## Begin

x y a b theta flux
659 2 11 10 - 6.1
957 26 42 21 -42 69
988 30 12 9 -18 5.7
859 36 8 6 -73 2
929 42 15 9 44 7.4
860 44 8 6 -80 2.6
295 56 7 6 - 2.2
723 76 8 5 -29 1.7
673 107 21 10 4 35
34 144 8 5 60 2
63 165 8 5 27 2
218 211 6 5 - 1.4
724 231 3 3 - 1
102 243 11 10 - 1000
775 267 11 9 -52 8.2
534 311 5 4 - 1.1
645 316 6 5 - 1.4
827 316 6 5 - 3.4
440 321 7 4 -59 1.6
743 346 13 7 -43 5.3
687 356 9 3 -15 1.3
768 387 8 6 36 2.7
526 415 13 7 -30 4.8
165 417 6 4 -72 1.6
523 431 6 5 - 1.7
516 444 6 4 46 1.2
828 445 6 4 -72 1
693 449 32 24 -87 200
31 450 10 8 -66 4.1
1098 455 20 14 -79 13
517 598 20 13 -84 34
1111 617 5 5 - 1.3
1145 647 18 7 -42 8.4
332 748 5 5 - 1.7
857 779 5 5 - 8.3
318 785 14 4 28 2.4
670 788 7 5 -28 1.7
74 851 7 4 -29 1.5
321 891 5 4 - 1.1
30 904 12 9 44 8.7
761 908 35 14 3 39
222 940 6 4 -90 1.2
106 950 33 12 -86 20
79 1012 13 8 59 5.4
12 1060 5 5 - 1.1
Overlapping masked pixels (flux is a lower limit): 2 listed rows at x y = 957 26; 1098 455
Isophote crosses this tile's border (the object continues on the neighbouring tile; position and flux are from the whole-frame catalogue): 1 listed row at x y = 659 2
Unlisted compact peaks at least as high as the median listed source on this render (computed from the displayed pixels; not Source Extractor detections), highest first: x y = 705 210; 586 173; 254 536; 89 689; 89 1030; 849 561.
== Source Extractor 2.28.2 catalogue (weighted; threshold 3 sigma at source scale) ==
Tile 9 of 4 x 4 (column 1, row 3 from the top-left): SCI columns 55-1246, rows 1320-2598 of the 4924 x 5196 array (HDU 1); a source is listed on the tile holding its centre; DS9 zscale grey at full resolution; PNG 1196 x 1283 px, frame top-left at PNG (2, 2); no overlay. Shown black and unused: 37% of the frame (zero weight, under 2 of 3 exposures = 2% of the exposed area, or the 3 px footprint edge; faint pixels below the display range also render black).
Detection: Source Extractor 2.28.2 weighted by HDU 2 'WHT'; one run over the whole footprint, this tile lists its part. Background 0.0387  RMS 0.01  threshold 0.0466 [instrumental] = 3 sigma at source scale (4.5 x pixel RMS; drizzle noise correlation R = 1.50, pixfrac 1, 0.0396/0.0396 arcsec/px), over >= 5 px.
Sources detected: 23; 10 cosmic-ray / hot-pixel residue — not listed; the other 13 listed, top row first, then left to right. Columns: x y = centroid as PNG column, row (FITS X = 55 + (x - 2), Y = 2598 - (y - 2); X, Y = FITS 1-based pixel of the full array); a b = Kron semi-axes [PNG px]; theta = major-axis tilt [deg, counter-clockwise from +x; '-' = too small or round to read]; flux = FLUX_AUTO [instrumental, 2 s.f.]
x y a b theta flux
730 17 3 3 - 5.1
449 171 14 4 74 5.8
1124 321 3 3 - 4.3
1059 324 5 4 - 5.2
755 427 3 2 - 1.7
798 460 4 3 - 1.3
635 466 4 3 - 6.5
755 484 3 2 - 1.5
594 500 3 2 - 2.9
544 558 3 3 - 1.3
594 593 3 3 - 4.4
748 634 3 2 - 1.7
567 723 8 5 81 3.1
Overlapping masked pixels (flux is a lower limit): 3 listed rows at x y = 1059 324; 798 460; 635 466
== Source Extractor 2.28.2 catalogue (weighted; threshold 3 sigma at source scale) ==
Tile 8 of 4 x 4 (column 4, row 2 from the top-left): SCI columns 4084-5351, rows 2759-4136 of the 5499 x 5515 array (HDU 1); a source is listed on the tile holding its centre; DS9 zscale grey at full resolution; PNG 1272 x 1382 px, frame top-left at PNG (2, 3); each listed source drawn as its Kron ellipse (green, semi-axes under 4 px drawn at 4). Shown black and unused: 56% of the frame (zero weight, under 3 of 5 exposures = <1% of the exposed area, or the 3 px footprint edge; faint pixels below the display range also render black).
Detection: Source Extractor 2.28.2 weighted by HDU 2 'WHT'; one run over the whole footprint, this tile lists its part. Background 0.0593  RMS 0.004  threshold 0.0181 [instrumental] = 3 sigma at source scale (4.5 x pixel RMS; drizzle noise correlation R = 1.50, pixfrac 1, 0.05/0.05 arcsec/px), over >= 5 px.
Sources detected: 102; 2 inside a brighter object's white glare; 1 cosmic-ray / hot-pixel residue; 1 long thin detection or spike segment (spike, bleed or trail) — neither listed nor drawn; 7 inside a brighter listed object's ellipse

## End

* **Given exercise**
Quote every line of the items above verbatim, in their original order and layout.

* **Result**
x y a b theta flux
659 2 11 10 - 6.1
957 26 42 21 -42 69
988 30 12 9 -18 5.7
859 36 8 6 -73 2
929 42 15 9 44 7.4
860 44 8 6 -80 2.6
295 56 7 6 - 2.2
723 76 8 5 -29 1.7
673 107 21 10 4 35
34 144 8 5 60 2
63 165 8 5 27 2
218 211 6 5 - 1.4
724 231 3 3 - 1
102 243 11 10 - 1000
775 267 11 9 -52 8.2
534 311 5 4 - 1.1
645 316 6 5 - 1.4
827 316 6 5 - 3.4
440 321 7 4 -59 1.6
743 346 13 7 -43 5.3
687 356 9 3 -15 1.3
768 387 8 6 36 2.7
526 415 13 7 -30 4.8
165 417 6 4 -72 1.6
523 431 6 5 - 1.7
516 444 6 4 46 1.2
828 445 6 4 -72 1
693 449 32 24 -87 200
31 450 10 8 -66 4.1
1098 455 20 14 -79 13
517 598 20 13 -84 34
1111 617 5 5 - 1.3
1145 647 18 7 -42 8.4
332 748 5 5 - 1.7
857 779 5 5 - 8.3
318 785 14 4 28 2.4
670 788 7 5 -28 1.7
74 851 7 4 -29 1.5
321 891 5 4 - 1.1
30 904 12 9 44 8.7
761 908 35 14 3 39
222 940 6 4 -90 1.2
106 950 33 12 -86 20
79 1012 13 8 59 5.4
12 1060 5 5 - 1.1
Overlapping masked pixels (flux is a lower limit): 2 listed rows at x y = 957 26; 1098 455
Isophote crosses this tile's border (the object continues on the neighbouring tile; position and flux are from the whole-frame catalogue): 1 listed row at x y = 659 2
Unlisted compact peaks at least as high as the median listed source on this render (computed from the displayed pixels; not Source Extractor detections), highest first: x y = 705 210; 586 173; 254 536; 89 689; 89 1030; 849 561.
== Source Extractor 2.28.2 catalogue (weighted; threshold 3 sigma at source scale) ==
Tile 9 of 4 x 4 (column 1, row 3 from the top-left): SCI columns 55-1246, rows 1320-2598 of the 4924 x 5196 array (HDU 1); a source is listed on the tile holding its centre; DS9 zscale grey at full resolution; PNG 1196 x 1283 px, frame top-left at PNG (2, 2); no overlay. Shown black and unused: 37% of the frame (zero weight, under 2 of 3 exposures = 2% of the exposed area, or the 3 px footprint edge; faint pixels below the display range also render black).
Detection: Source Extractor 2.28.2 weighted by HDU 2 'WHT'; one run over the whole footprint, this tile lists its part. Background 0.0387  RMS 0.01  threshold 0.0466 [instrumental] = 3 sigma at source scale (4.5 x pixel RMS; drizzle noise correlation R = 1.50, pixfrac 1, 0.0396/0.0396 arcsec/px), over >= 5 px.
Sources detected: 23; 10 cosmic-ray / hot-pixel residue — not listed; the other 13 listed, top row first, then left to right. Columns: x y = centroid as PNG column, row (FITS X = 55 + (x - 2), Y = 2598 - (y - 2); X, Y = FITS 1-based pixel of the full array); a b = Kron semi-axes [PNG px]; theta = major-axis tilt [deg, counter-clockwise from +x; '-' = too small or round to read]; flux = FLUX_AUTO [instrumental, 2 s.f.]
x y a b theta flux
730 17 3 3 - 5.1
449 171 14 4 74 5.8
1124 321 3 3 - 4.3
1059 324 5 4 - 5.2
755 427 3 2 - 1.7
798 460 4 3 - 1.3
635 466 4 3 - 6.5
755 484 3 2 - 1.5
594 500 3 2 - 2.9
544 558 3 3 - 1.3
594 593 3 3 - 4.4
748 634 3 2 - 1.7
567 723 8 5 81 3.1
Overlapping masked pixels (flux is a lower limit): 3 listed rows at x y = 1059 324; 798 460; 635 466
== Source Extractor 2.28.2 catalogue (weighted; threshold 3 sigma at source scale) ==
Tile 8 of 4 x 4 (column 4, row 2 from the top-left): SCI columns 4084-5351, rows 2759-4136 of the 5499 x 5515 array (HDU 1); a source is listed on the tile holding its centre; DS9 zscale grey at full resolution; PNG 1272 x 1382 px, frame top-left at PNG (2, 3); each listed source drawn as its Kron ellipse (green, semi-axes under 4 px drawn at 4). Shown black and unused: 56% of the frame (zero weight, under 3 of 5 exposures = <1% of the exposed area, or the 3 px footprint edge; faint pixels below the display range also render black).
Detection: Source Extractor 2.28.2 weighted by HDU 2 'WHT'; one run over the whole footprint, this tile lists its part. Background 0.0593  RMS 0.004  threshold 0.0181 [instrumental] = 3 sigma at source scale (4.5 x pixel RMS; drizzle noise correlation R = 1.50, pixfrac 1, 0.05/0.05 arcsec/px), over >= 5 px.
Sources detected: 102; 2 inside a brighter object's white glare; 1 cosmic-ray / hot-pixel residue; 1 long thin detection or spike segment (spike, bleed or trail) — neither listed nor drawn; 7 inside a brighter listed object's ellipse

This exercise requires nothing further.